I finally got some chance and progress on redesigning rdma cgroup
controller for the most use cases that we discussed in this email
chain.
I am posting RFC and soon code in new email.

Parav


On Sun, Sep 20, 2015 at 4:05 PM, Haggai Eran <haggaie-VPRAkNaXOzVWk0Htik3J/w@public.gmane.org> wrote:
> On 15/09/2015 06:45, Jason Gunthorpe wrote:
>> No, I'm saying the resource pool is *well defined* and *fixed* by each
>> hardware.
>>
>> The only question is how do we expose the N resource limits, the list
>> of which is totally vendor specific.
>
> I don't see why you say the limits are vendor specific. It is true that
> different RDMA devices have different implementations and capabilities,
> but they all use the expose the same set of RDMA objects with their
> limitations. Whether those limitations come from hardware limitations,
> from the driver, or just because the address space is limited, they can
> still be exhausted.
>
>> Yes, using a % scheme fixes the ratios, 1% is going to be a certain
>> number of PD's, QP's, MRs, CQ's, etc at a ratio fixed by the driver
>> configuration. That is the trade off for API simplicity.
>>
>>
>> Yes, this results in some resources being over provisioned.

◆ ◆ ◆ ◆ ◆ ◆ ◆

# Tasks to complete
A – Answer these questions about the rdma cgroup email:
(i) What does Parav say will be posted before the code?
(ii) According to Jason Gunthorpe, what defines and fixes the resource pool?
(iii) What does the percentage scheme trade for?
B – Reproduce the part of the rdma cgroup email starting with "On Sun, Sep" and going on through "totally vendor specific.".

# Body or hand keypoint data
◆ ◆ ◆ ◆ ◆ ◆ ◆

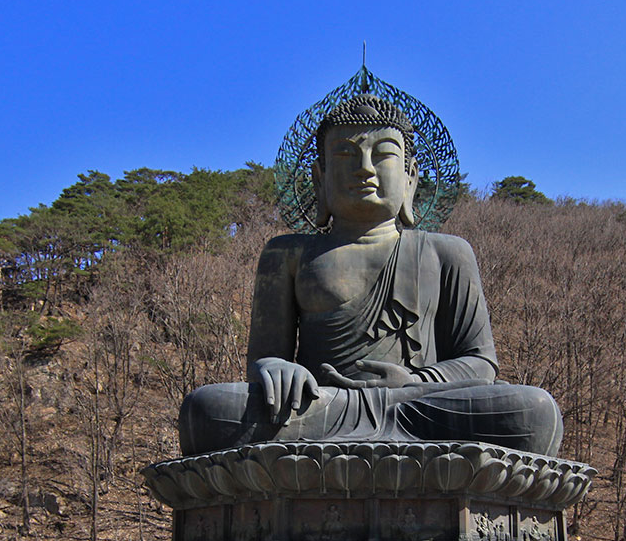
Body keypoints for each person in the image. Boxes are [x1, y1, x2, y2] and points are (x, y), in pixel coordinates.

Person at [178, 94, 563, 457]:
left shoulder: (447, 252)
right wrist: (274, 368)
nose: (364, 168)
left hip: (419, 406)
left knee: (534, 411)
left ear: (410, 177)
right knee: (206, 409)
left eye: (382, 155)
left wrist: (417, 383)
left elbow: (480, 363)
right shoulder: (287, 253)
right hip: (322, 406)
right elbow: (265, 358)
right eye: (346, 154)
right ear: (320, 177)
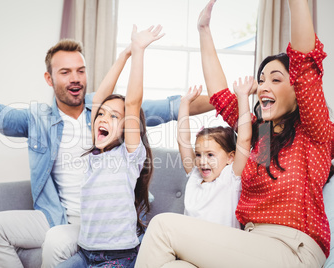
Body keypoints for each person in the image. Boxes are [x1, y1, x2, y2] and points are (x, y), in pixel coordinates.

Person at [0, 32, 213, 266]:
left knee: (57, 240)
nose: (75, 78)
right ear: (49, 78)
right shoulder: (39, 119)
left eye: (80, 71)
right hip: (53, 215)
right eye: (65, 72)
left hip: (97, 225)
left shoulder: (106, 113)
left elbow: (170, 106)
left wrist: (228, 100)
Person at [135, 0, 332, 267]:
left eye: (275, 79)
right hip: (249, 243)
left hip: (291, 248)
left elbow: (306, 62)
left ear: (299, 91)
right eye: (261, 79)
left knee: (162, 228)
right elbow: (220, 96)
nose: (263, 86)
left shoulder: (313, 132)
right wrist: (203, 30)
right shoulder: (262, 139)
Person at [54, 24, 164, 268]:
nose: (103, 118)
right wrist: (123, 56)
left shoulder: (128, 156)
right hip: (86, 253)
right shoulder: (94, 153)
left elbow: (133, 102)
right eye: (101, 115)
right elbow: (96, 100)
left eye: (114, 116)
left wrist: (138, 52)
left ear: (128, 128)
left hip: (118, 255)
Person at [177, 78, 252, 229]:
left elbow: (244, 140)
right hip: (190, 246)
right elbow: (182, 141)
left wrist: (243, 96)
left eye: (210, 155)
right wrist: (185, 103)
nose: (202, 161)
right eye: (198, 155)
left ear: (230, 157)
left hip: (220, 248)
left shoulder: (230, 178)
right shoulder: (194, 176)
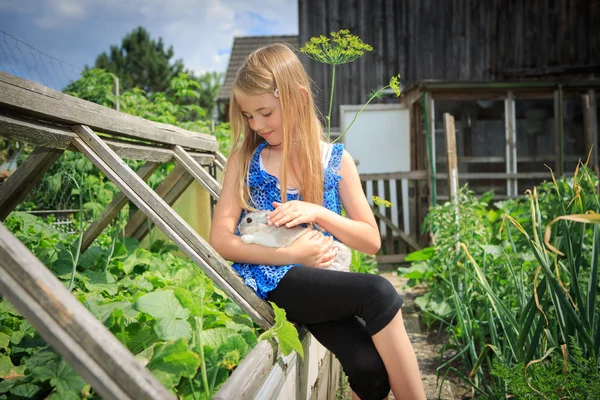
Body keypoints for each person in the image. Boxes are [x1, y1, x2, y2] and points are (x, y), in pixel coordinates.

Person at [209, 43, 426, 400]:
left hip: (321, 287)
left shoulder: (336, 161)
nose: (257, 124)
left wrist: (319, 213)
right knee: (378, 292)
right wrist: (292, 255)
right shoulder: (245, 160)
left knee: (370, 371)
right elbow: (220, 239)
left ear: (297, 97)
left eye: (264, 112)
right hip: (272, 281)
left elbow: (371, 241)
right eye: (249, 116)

◆ ◆ ◆ ◆ ◆ ◆ ◆

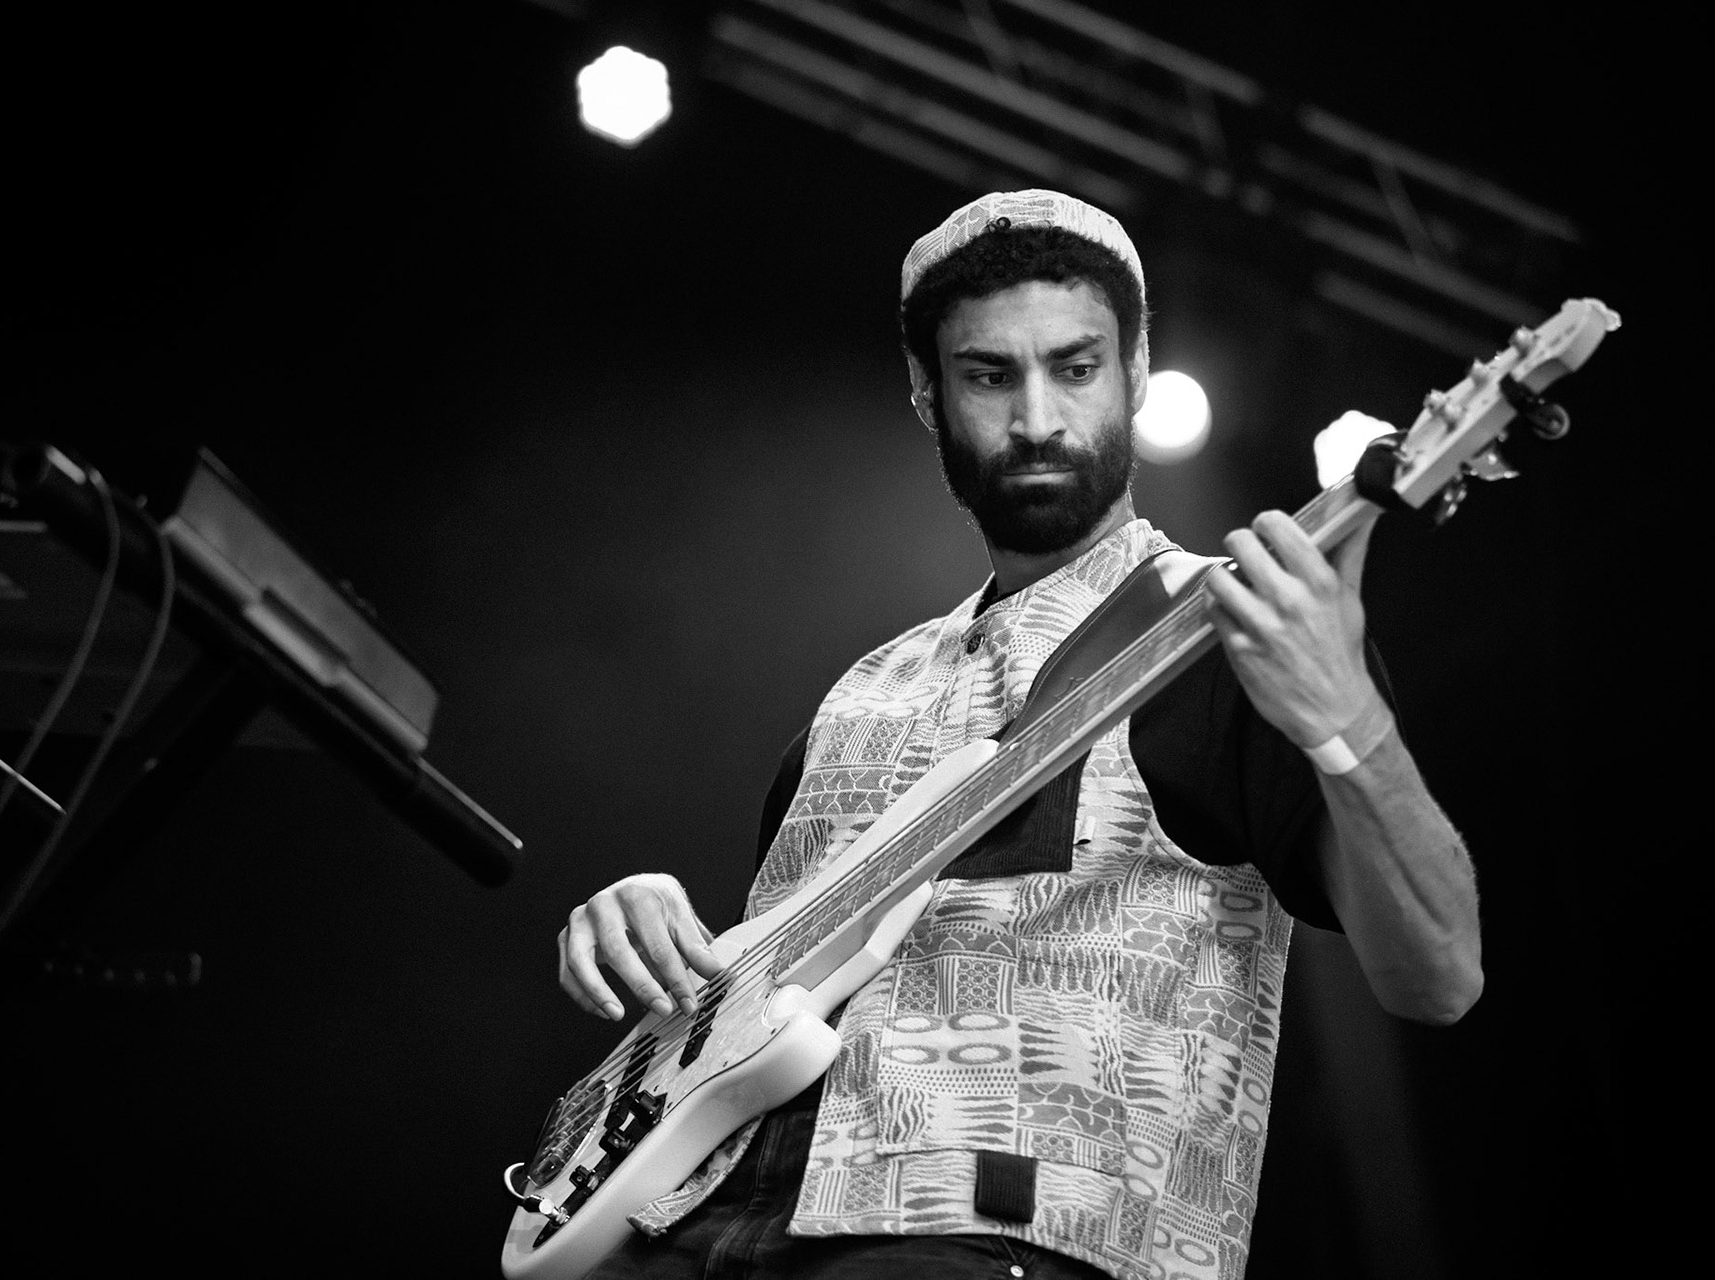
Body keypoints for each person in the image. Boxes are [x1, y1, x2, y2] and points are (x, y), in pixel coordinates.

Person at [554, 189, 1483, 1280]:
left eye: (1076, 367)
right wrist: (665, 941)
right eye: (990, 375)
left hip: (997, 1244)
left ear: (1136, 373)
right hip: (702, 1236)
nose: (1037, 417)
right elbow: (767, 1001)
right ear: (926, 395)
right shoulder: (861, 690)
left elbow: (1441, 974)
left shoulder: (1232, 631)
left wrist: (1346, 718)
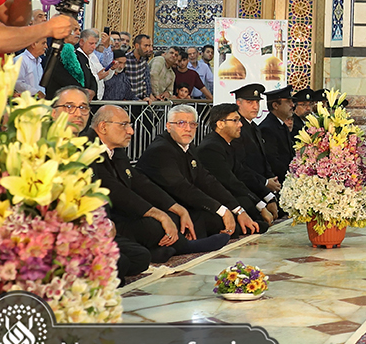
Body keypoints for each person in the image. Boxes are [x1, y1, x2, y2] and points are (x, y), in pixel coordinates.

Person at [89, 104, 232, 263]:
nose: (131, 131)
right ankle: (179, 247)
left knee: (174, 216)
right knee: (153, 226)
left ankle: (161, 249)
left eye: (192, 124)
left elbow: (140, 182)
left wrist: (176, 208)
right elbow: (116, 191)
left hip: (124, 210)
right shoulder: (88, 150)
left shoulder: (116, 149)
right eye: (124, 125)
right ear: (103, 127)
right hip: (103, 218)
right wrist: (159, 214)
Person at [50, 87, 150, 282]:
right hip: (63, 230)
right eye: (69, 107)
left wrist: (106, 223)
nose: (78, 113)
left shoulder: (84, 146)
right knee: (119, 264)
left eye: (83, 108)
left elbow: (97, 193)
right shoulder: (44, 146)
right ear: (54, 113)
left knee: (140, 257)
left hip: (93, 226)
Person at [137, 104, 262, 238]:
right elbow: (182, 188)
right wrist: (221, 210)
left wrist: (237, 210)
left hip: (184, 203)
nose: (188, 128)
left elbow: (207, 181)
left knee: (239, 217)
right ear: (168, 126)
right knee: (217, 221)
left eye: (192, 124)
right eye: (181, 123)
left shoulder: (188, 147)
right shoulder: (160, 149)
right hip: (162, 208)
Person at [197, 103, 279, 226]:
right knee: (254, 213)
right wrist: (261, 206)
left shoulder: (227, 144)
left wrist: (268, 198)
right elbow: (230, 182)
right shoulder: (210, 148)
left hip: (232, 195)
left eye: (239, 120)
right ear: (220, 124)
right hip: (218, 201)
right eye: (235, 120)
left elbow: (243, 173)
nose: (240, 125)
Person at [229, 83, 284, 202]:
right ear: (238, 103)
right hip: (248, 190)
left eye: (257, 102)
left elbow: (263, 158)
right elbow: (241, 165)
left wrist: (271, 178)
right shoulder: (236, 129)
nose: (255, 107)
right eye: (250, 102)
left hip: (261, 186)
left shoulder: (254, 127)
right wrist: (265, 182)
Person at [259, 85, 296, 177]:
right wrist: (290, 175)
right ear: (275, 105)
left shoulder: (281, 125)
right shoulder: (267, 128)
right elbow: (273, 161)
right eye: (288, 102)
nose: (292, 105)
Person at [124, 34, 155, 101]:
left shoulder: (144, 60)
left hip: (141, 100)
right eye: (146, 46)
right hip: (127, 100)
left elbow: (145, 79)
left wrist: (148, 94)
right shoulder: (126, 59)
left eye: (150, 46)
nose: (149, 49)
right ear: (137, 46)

◆ ◆ ◆ ◆ ◆ ◆ ◆

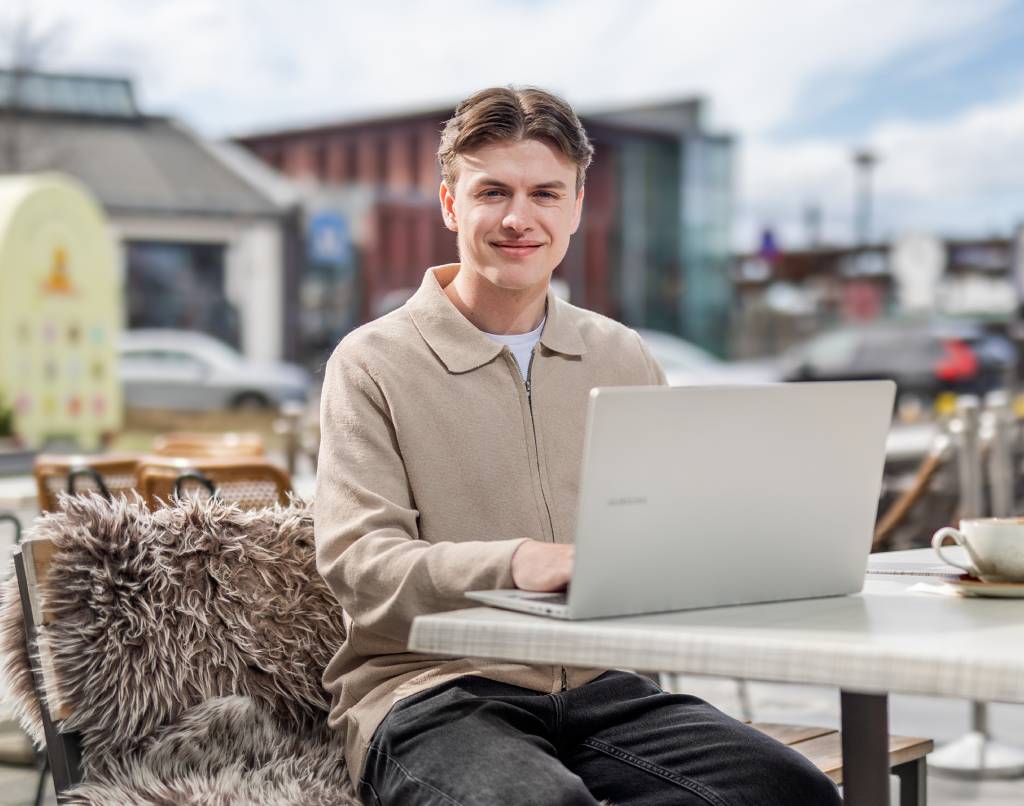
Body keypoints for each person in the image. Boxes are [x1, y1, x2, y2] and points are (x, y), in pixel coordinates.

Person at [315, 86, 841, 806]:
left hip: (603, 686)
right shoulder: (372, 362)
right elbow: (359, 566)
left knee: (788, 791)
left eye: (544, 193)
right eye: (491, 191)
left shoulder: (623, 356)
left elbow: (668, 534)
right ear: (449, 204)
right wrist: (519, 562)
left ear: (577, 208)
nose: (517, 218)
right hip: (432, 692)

◆ ◆ ◆ ◆ ◆ ◆ ◆

# Your responses
A –
(i) An RFC.
(ii) Each piece of hardware.
(iii) API simplicity.

B –
On Sun, Sep 20, 2015 at 4:05 PM, Haggai Eran <haggaie-VPRAkNaXOzVWk0Htik3J/w@public.gmane.org> wrote:
> On 15/09/2015 06:45, Jason Gunthorpe wrote:
>> No, I'm saying the resource pool is *well defined* and *fixed* by each
>> hardware.
>>
>> The only question is how do we expose the N resource limits, the list
>> of which is totally vendor specific.